Rome and Berlin are siding with the European automotive industry in calling for the EU to relax CO2 emissions standards for cars as the bloc aims to end the sale of new petrol and diesel models by 2035.

Italy and Germany are mustering support from other EU members for a call to relax EU targets for reducing car CO2 emissions and reconsider a 2035 ban on the sale of petrol and diesel models, Italian Industry Minister Adolfo Urso said in Brussels Wednesday evening.
It was now “certain” that the ban – actually a zero limit on tailpipe emissions – would not be achieved, and the two countries plan to propose at an EU Council summit Thursday that a review clause in the legislation be brought forward from the end of 2026 to early 2025, Urso said.
Echoing recent warnings from manufacturers, Urso said Europe’s car industry had “collapsed” and predicted “tens of thousands” of redundancies in the sector unless the EU changed course.
The EU had two choices, the Italian minister said: firstly, to keep the target and create the conditions to allow the car industry to achieve it – an approach favoured by German economy minister Robert Habeck. “Or if we fail to do all this we just have to…postpone the objectives,” he said.
Urso’s statements came three months after Prime Minister Giorgia Meloni dismissed the 2035 ban as “ideological madness,” and just days after an appeal from the European Automobile Manufacturers’ Association (ACEA), which reacted to a dip in e-car sales last week by going public with a call to postpone the application of more stringent emissions limits.
The influential Brussels-based group – whose members include BMW, Ford, Renault, Volkswagen and Volvo – warned on 19 August that new car registrations fell below 644,000 in August, a more than 18% drop compared to the same month in 2023. Sales of electric cars saw the largest proportional drop, with market share falling by almost a third from the 21% recorded last year.

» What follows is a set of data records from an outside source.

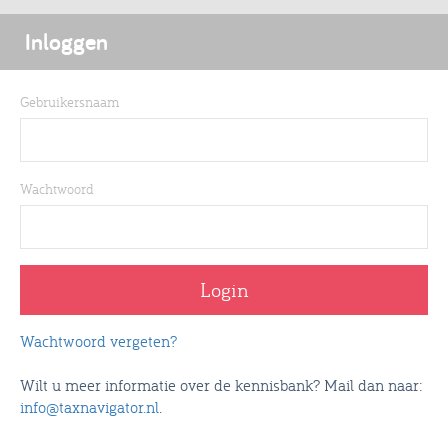
Inloggen
Gebruikersnaam
Wachtwoord
Wachtwoord vergeten?
Wilt u meer informatie over de kennisbank? Mail dan naar:
info@taxnavigator.nl
.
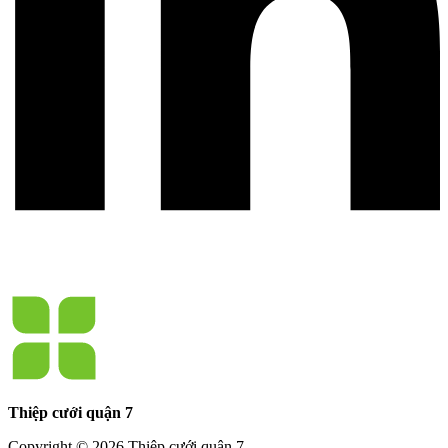
Thiệp cưới quận 7
Copyright © 2026 Thiệp cưới quận 7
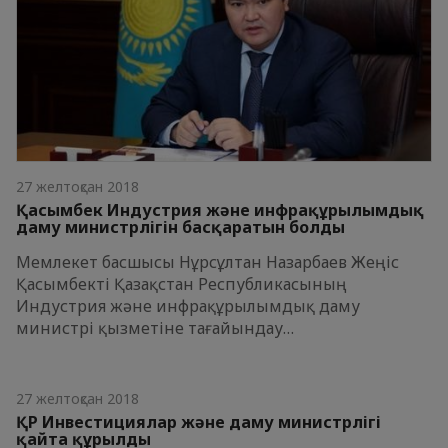
27 желтоқсан 2018
Қасымбек Индустрия және инфрақұрылымдық
даму министрлігін басқаратын болды
Мемлекет басшысы Нұрсұлтан Назарбаев Жеңіс
Қасымбекті Қазақстан Республикасының
Индустрия және инфрақұрылымдық даму
министрі қызметіне тағайындау…
27 желтоқсан 2018
ҚР Инвестициялар және даму министрлігі
қайта құрылды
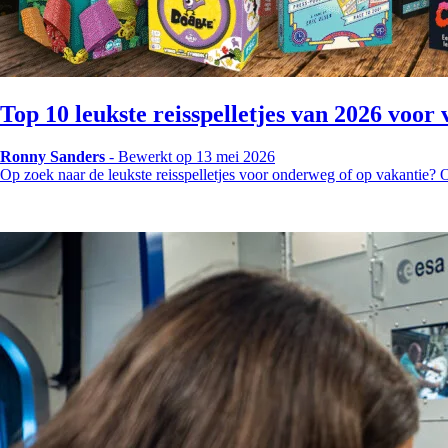
Top 10 leukste reisspelletjes van 2026 voo
Ronny Sanders
-
Bewerkt op 13 mei 2026
Op zoek naar de leukste reisspelletjes voor onderweg of op vakantie?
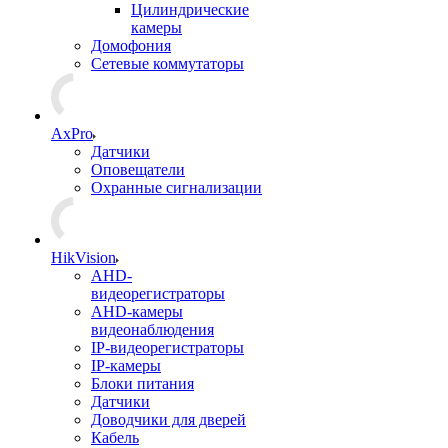
Цилиндрические
камеры
Домофония
Сетевые коммутаторы
AxPro
Датчики
Оповещатели
Охранные сигнализации
HikVision
AHD-
видеорегистраторы
AHD-камеры
видеонаблюдения
IP-видеорегистраторы
IP-камеры
Блоки питания
Датчики
Доводчики для дверей
Кабель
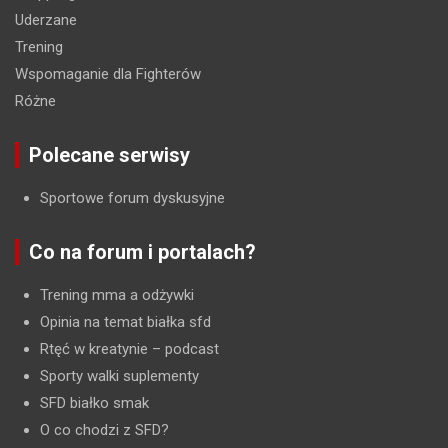
Uderzane
Trening
Wspomaganie dla Fighterów
Różne
Polecane serwisy
Sportowe forum dyskusyjne
Co na forum i portalach?
Trening mma a odżywki
Opinia na temat białka sfd
Rtęć w kreatynie
– podcast
Sporty walki suplementy
SFD białko smak
O co chodzi z SFD?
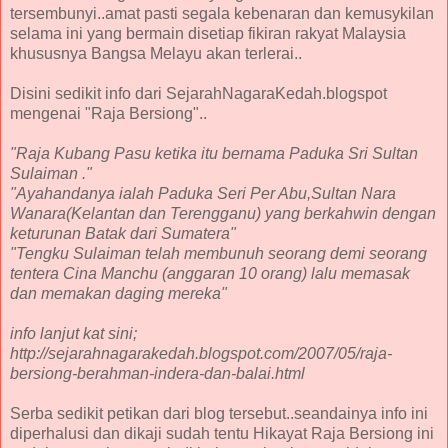
tersembunyi..amat pasti segala kebenaran dan kemusykilan
selama ini yang bermain disetiap fikiran rakyat Malaysia
khususnya Bangsa Melayu akan terlerai..
Disini sedikit info dari SejarahNagaraKedah.blogspot
mengenai "Raja Bersiong"..
"Raja Kubang Pasu ketika itu bernama Paduka Sri Sultan
Sulaiman ."
"Ayahandanya ialah Paduka Seri Per Abu,Sultan Nara
Wanara(Kelantan dan Terengganu) yang berkahwin dengan
keturunan Batak dari Sumatera"
"Tengku Sulaiman telah membunuh seorang demi seorang
tentera Cina Manchu (anggaran 10 orang) lalu memasak
dan memakan daging mereka"
info lanjut kat sini;
http://sejarahnagarakedah.blogspot.com/2007/05/raja-
bersiong-berahman-indera-dan-balai.html
Serba sedikit petikan dari blog tersebut..seandainya info ini
diperhalusi dan dikaji sudah tentu Hikayat Raja Bersiong ini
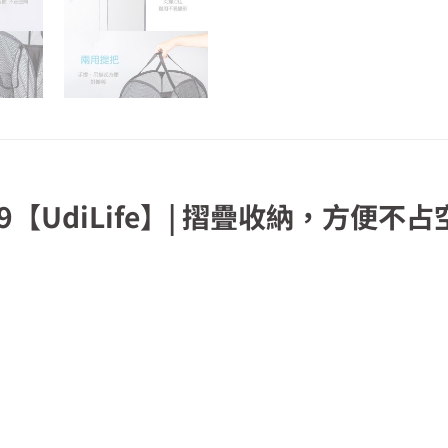
【UdiLife】| 摺疊收納，方便不占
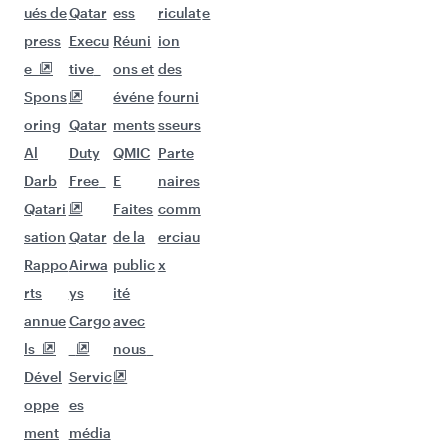
ués de
Qatar
ess
riculat
e
press
Execu
Réuni
ion
e
tive
ons et
des
Spons
événe
fourni
oring
Qatar
ments
sseurs
Al
Duty
QMIC
Parte
Darb
Free
E
naires
Qatari
Faites
comm
sation
Qatar
de la
erciau
Rappo
Airwa
public
x
rts
ys
ité
annue
Cargo
avec
ls
nous
Dével
Servic
oppe
es
ment
média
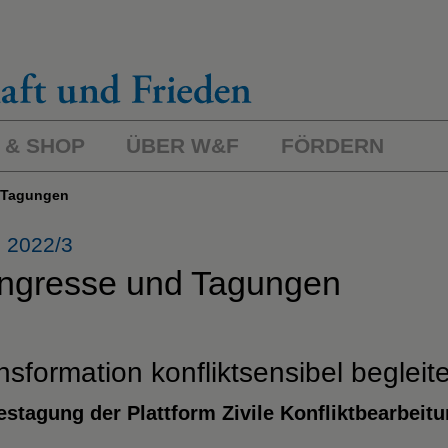
 & SHOP
ÜBER W&F
FÖRDERN
d Tagungen
 2022/3
ngresse und Tagungen
nsformation konfliktsensibel begleit
estagung der Plattform Zivile Konfliktbearbeitu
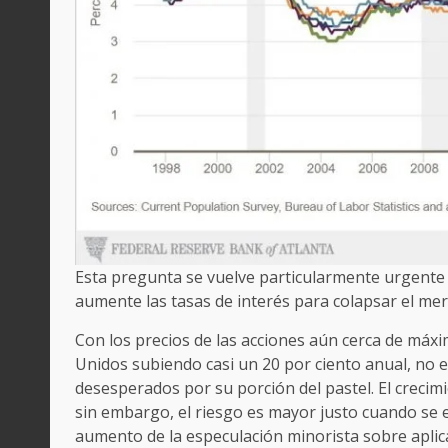
Esta pregunta se vuelve particularmente urgente y
aumente las tasas de interés para colapsar el me
Con los precios de las acciones aún cerca de máxim
Unidos subiendo casi un 20 por ciento anual, no 
desesperados por su porción del pastel. El crecimi
sin embargo, el riesgo es mayor justo cuando se 
aumento de la especulación minorista sobre apl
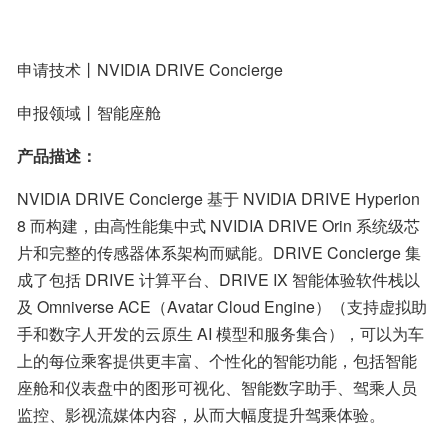
申请技术丨NVIDIA DRIVE Concierge
申报领域丨智能座舱
产品描述：
NVIDIA DRIVE Concierge 基于 NVIDIA DRIVE Hyperion 
8 而构建，由高性能集中式 NVIDIA DRIVE Orin 系统级芯
片和完整的传感器体系架构而赋能。DRIVE Concierge 集
成了包括 DRIVE 计算平台、DRIVE IX 智能体验软件栈以
及 Omniverse ACE（Avatar Cloud Engine）（支持虚拟助
手和数字人开发的云原生 AI 模型和服务集合），可以为车
上的每位乘客提供更丰富、个性化的智能功能，包括智能
座舱和仪表盘中的图形可视化、智能数字助手、驾乘人员
监控、影视流媒体内容，从而大幅度提升驾乘体验。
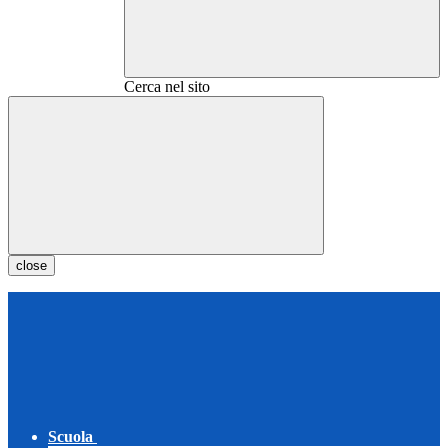
Cerca nel sito
close
Scuola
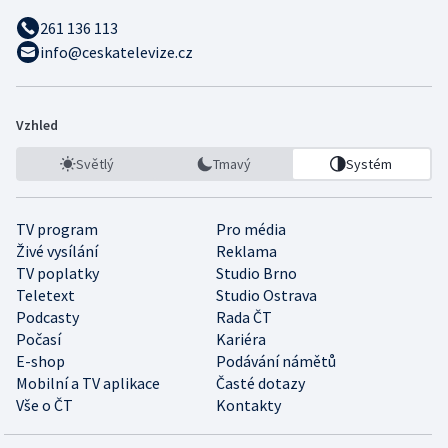
261 136 113
info@ceskatelevize.cz
Vzhled
Světlý
Tmavý
Systém
TV program
Pro média
Živé vysílání
Reklama
TV poplatky
Studio Brno
Teletext
Studio Ostrava
Podcasty
Rada ČT
Počasí
Kariéra
E-shop
Podávání námětů
Mobilní a TV aplikace
Časté dotazy
Vše o ČT
Kontakty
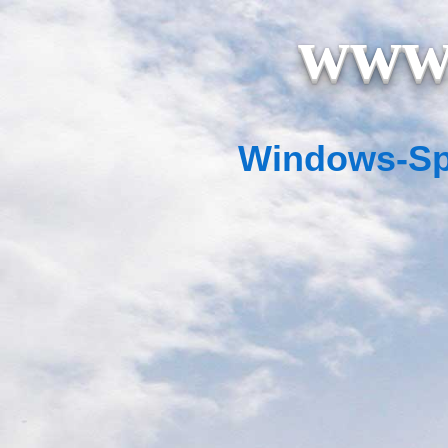
www.
Windows-Spie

“We are missing crucial conditions to reach the necessary boost in production and adoption of zero-emission vehicles: charging and hydrogen refilling infrastructure, as well as a competitive manufacturing environment, affordable green energy, purchase and tax incentives, and a secure supply of raw materials, hydrogen and batteries,” ACEA’s board of directors said.
Currently carmakers must ensure that the emissions of all the cars they sell in a given year average no more than 115.1 grammes per kilometre, and the limit is set to tighten to 93.6g next year – a figure that will be harder to achieve as electric vehicle sales fall in a market increasing dominated by larger SUV models.
Facing what it called the “daunting prospect of … multi-billion-euro fines” next year, ACEA urged the EU to implement “urgent relief measures”. But the European Commission appears to believe the blame for its predicament lies at least partly with the industry itself.
“There’s still 15 months of car sales ahead and the industry has time…to meet their targets,” a Commission spokesperson told reporters on Tuesday. “It is also worth recalling the target for 2025 was agreed in 2019 and…we have designed these policies in a way that the industry has time to adapt.”
Further emissions reduction deadlines adopted last year mean that only cars and vans emitting no CO2 at all can be sold in the EU as of 2035 – a de facto ban on petrol and diesel models.
However, in a last-minute tweak forced by Germany, a clause was inserted calling for a review in 2026 on potentially allowing the continued registration of cars intended to be run on synthetic ‘low-carbon’ fuels – which would amount to a reprieve for the internal combustion engine.
The automotive lobby also wants this review, and a similar one for heavy goods vehicles due a year later, to be brought forward to 2025. Industrial sectors, from generators to battery manufacturers that stand to gain from accelerated electrification of Europe’s energy system are lobbying hard for the EU to stick to its current targets.